===== Blok tekstu =====
Reklama.
Jak donosi "Newsweek", jeszcze przed upadkiem komunizmu Jan L. wyjechał do Austrii. Tam szybko dorobił się fortuny za sprawą szczególnych umiejętności. Nie było takiego auta, do którego młody ślusarz nie potrafiłby dorobić kluczyka. Większość z nich potem kradziono, a o skali przedsięwzięcia świadczą wspomnienia polskich policjantów, którzy twierdzą, że tylko te auta, które udało się odzyskać, nie mieściły się na policyjnym parkingu na Okęciu. Austriacy mówią o 200 skradzionych pojazdach przez członków "Golfbandy".
=====
Polecenia ->
1. Przełóż na angielski to zdanie z tekstu o „Golfbandzie”: „Nie było takiego auta, do którego młody ślusarz nie potrafiłby dorobić kluczyka.”
2. Dopisz dalszą część tekstu o Janie L. i „Golfbandzie”, zaczynając od miejsca po jego ostatnim zdaniu.
===== Zbiór danych =====
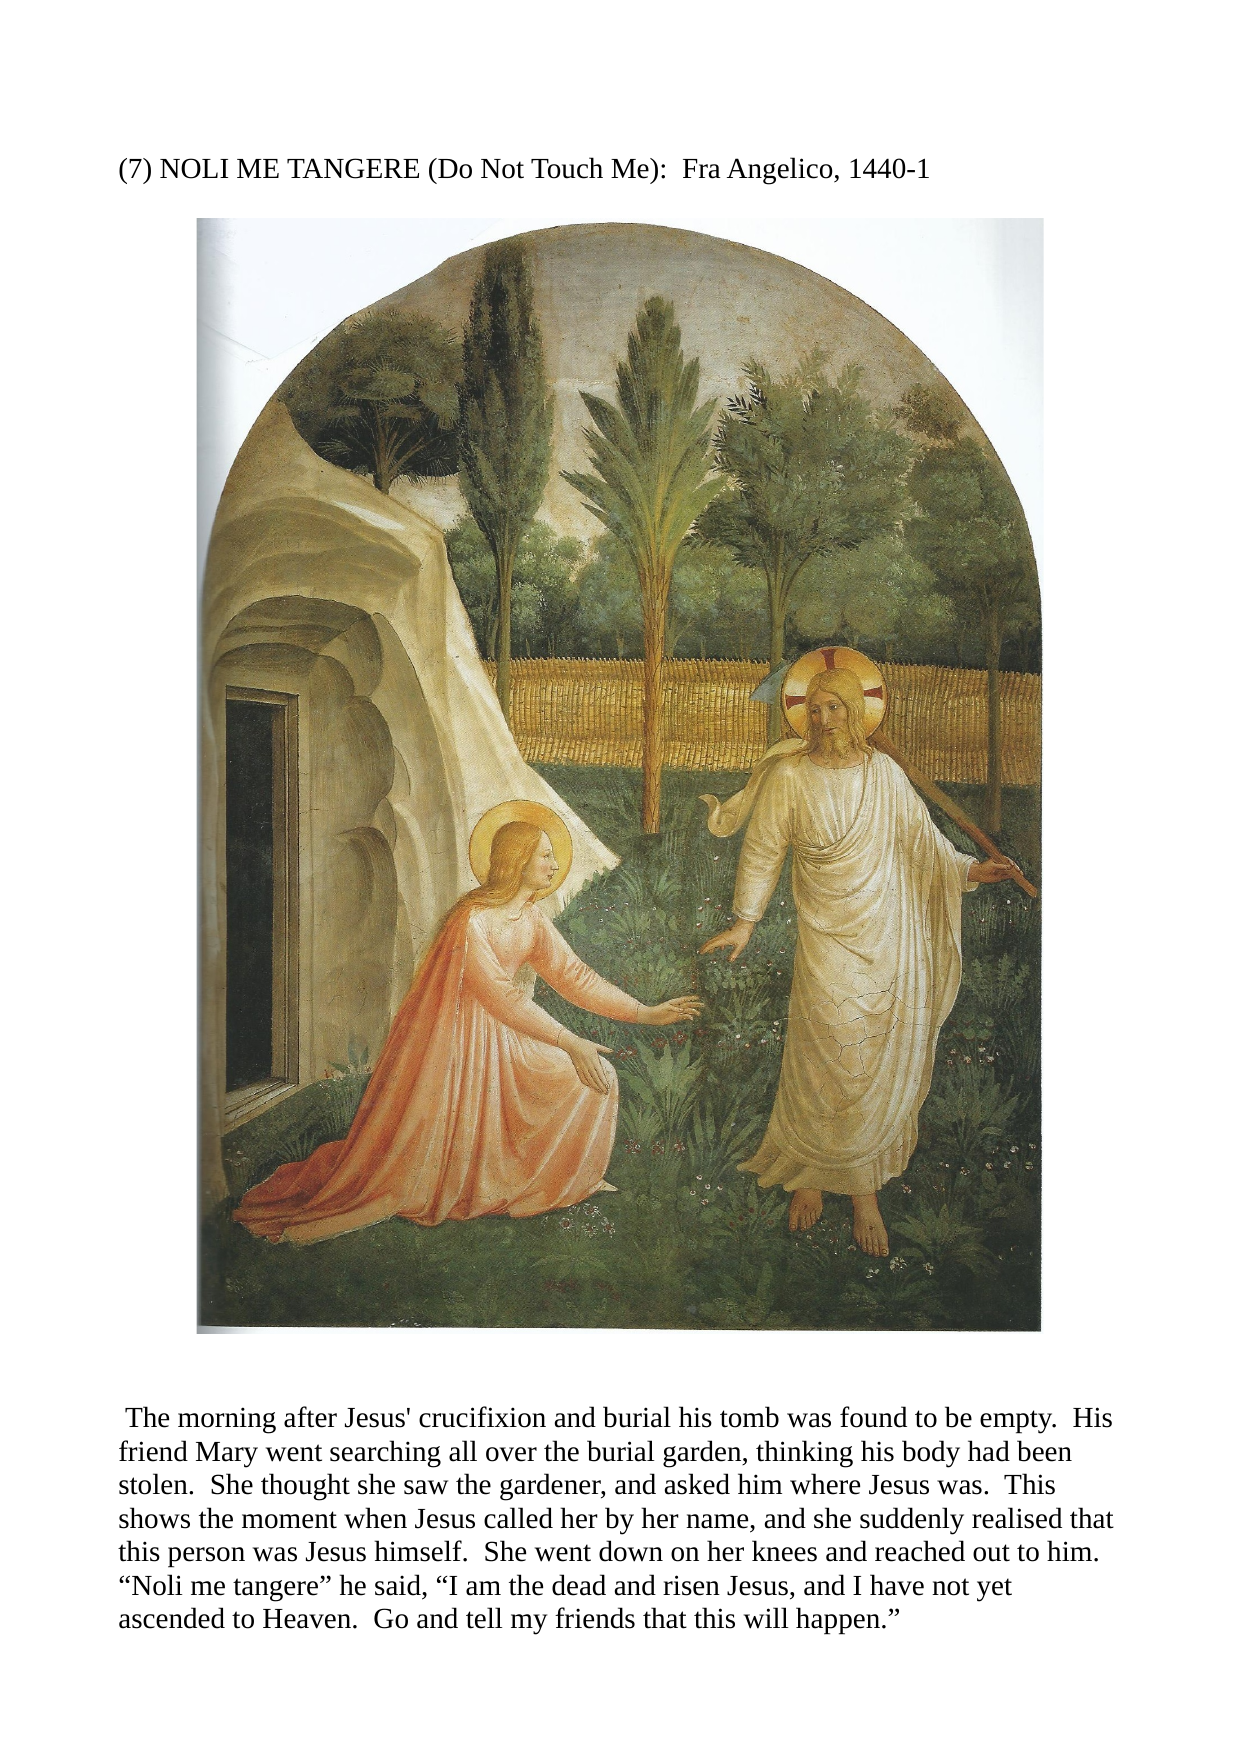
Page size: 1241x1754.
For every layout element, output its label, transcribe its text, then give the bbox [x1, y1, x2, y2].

text The morning after Jesus' crucifixion and burial his tomb was found to be empty. His friend Mary went searching all over the burial garden, thinking his body had been stolen. She thought she saw the gardener, and asked him where Jesus was. This shows the moment when Jesus called her by her name, and she suddenly realised that this person was Jesus himself. She went down on her knees and reached out to him. “Noli me tangere” he said, “I am the dead and risen Jesus, and I have not yet ascended to Heaven. Go and tell my friends that this will happen.” [118, 1400, 1122, 1635]
text (7) NOLI ME TANGERE (Do Not Touch Me): Fra Angelico, 1440-1 [118, 152, 1122, 185]
picture [196, 218, 1044, 1334]
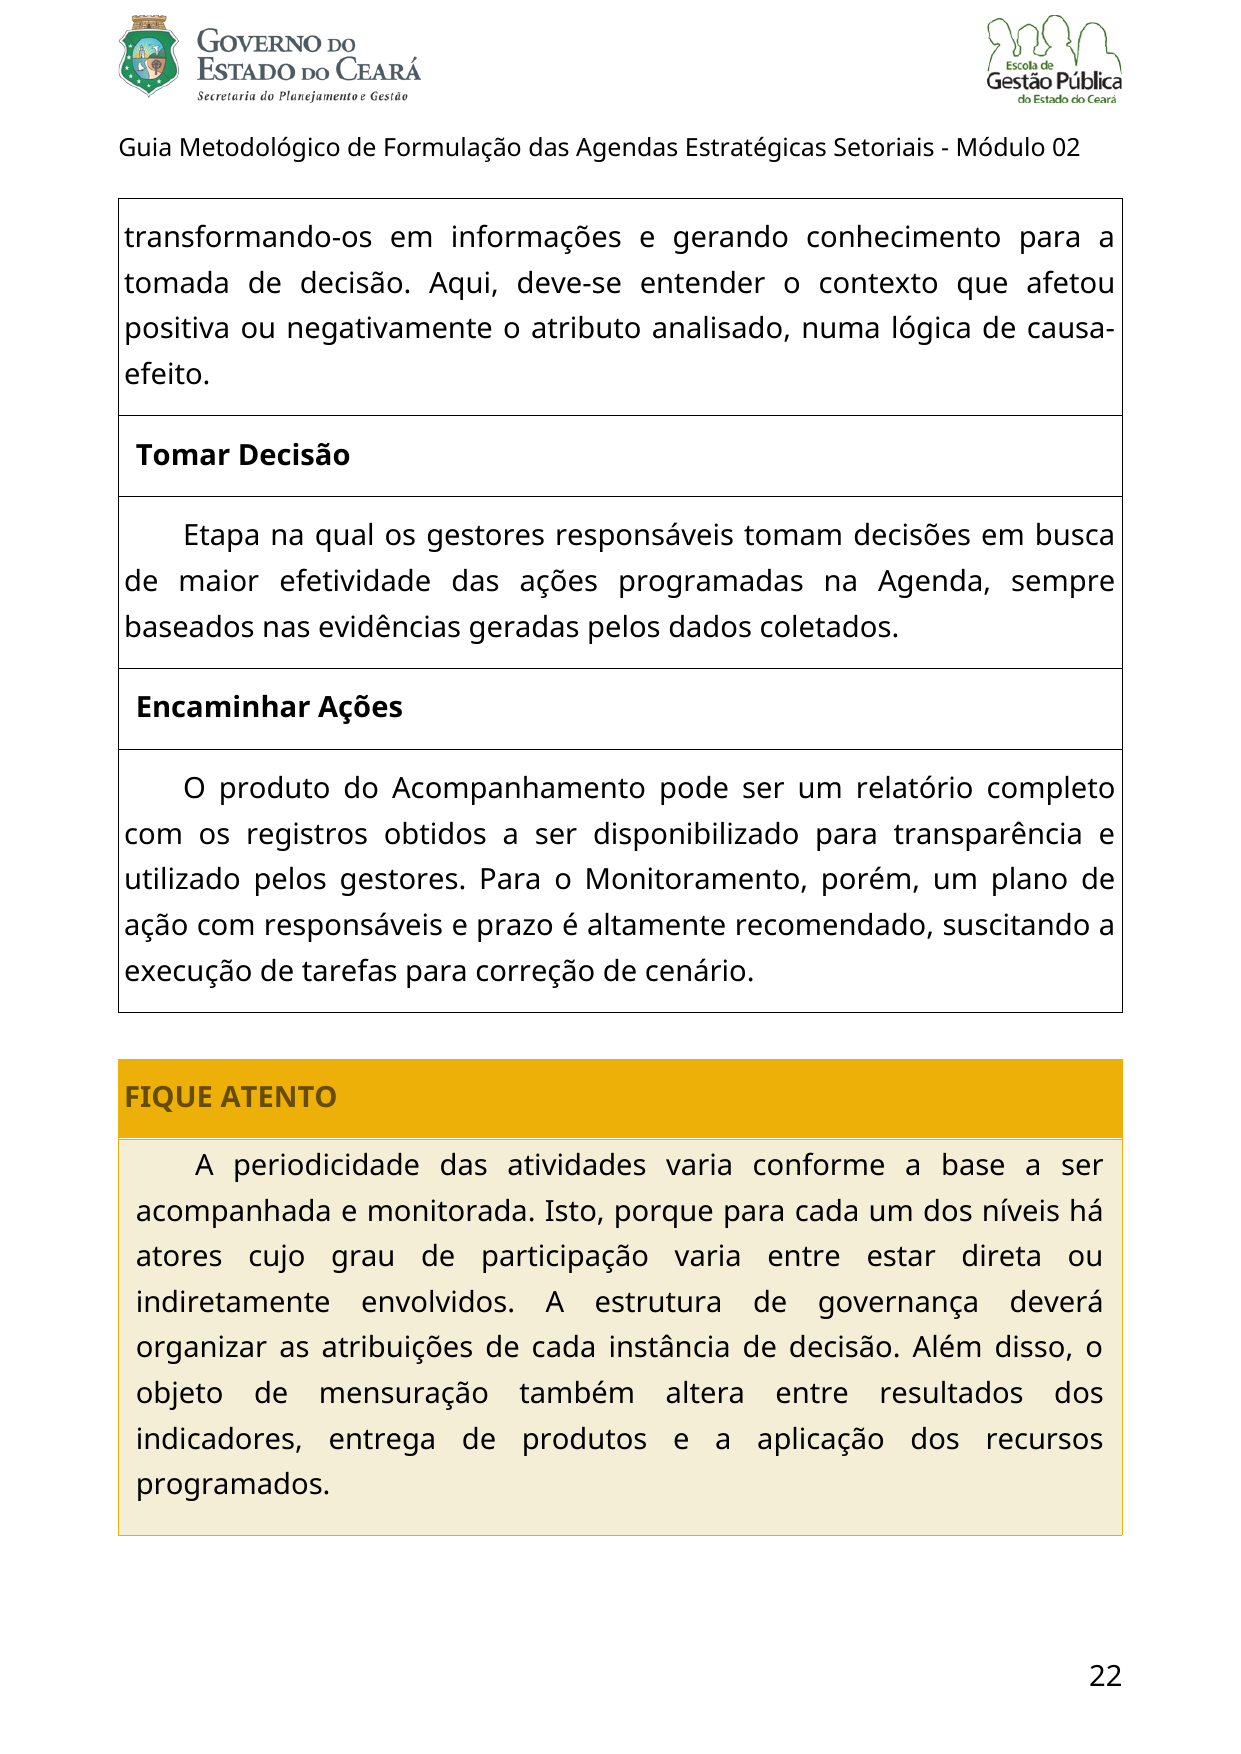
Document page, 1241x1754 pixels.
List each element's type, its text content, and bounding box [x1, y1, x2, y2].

table_cell Etapa na qual os gestores responsáveis tomam decisões em busca de maior efetividade das ações programadas na Agenda, sempre baseados nas evidências geradas pelos dados coletados. [119, 497, 1122, 668]
table_cell Tomar Decisão [119, 416, 1122, 496]
table_cell O produto do Acompanhamento pode ser um relatório completo com os registros obtidos a ser disponibilizado para transparência e utilizado pelos gestores. Para o Monitoramento, porém, um plano de ação com responsáveis e prazo é altamente recomendado, suscitando a execução de tarefas para correção de cenário. [119, 750, 1122, 1012]
table_cell transformando-os em informações e gerando conhecimento para a tomada de decisão. Aqui, deve-se entender o contexto que afetou positiva ou negativamente o atributo analisado, numa lógica de causa-efeito. [119, 199, 1122, 415]
picture [118, 15, 1122, 103]
table_header FIQUE ATENTO [119, 1060, 1122, 1138]
table_cell Encaminhar Ações [119, 669, 1122, 749]
table_cell A periodicidade das atividades varia conforme a base a ser acompanhada e monitorada. Isto, porque para cada um dos níveis há atores cujo grau de participação varia entre estar direta ou indiretamente envolvidos. A estrutura de governança deverá organizar as atribuições de cada instância de decisão. Além disso, o objeto de mensuração também altera entre resultados dos indicadores, entrega de produtos e a aplicação dos recursos programados. [119, 1140, 1122, 1535]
=====
Odpowiedzi końcowe ->
1. There was no car for which the young locksmith could not make a key.

2.
Z akt, do których dotarli dziennikarze "Newsweeka" wynika, że przez szajkę przewinęli się tacy przestępcy jak "Malizna", "Wańka", "Kajtek", "Parasol" czy "Kiełbasa". Przyszli wielcy polscy mafiozi dopiero uczyli się pod okiem Jana L. Nie tylko oni po latach weszli w handel nieruchomościami. Jednym z paserów kradzionych aut jest Zygmunt M., ojciec Marka M, jednego z głównych bohaterów warszawskiej afery reprywatyzacyjnej.
Te ustalenia to efekt dziennikarskiego śledztwa, jakie reporterzy "Newsweeka" przeprowadzili wspólnie z autorami "Superwizjera" w TVN.
źródło: "Newsweek"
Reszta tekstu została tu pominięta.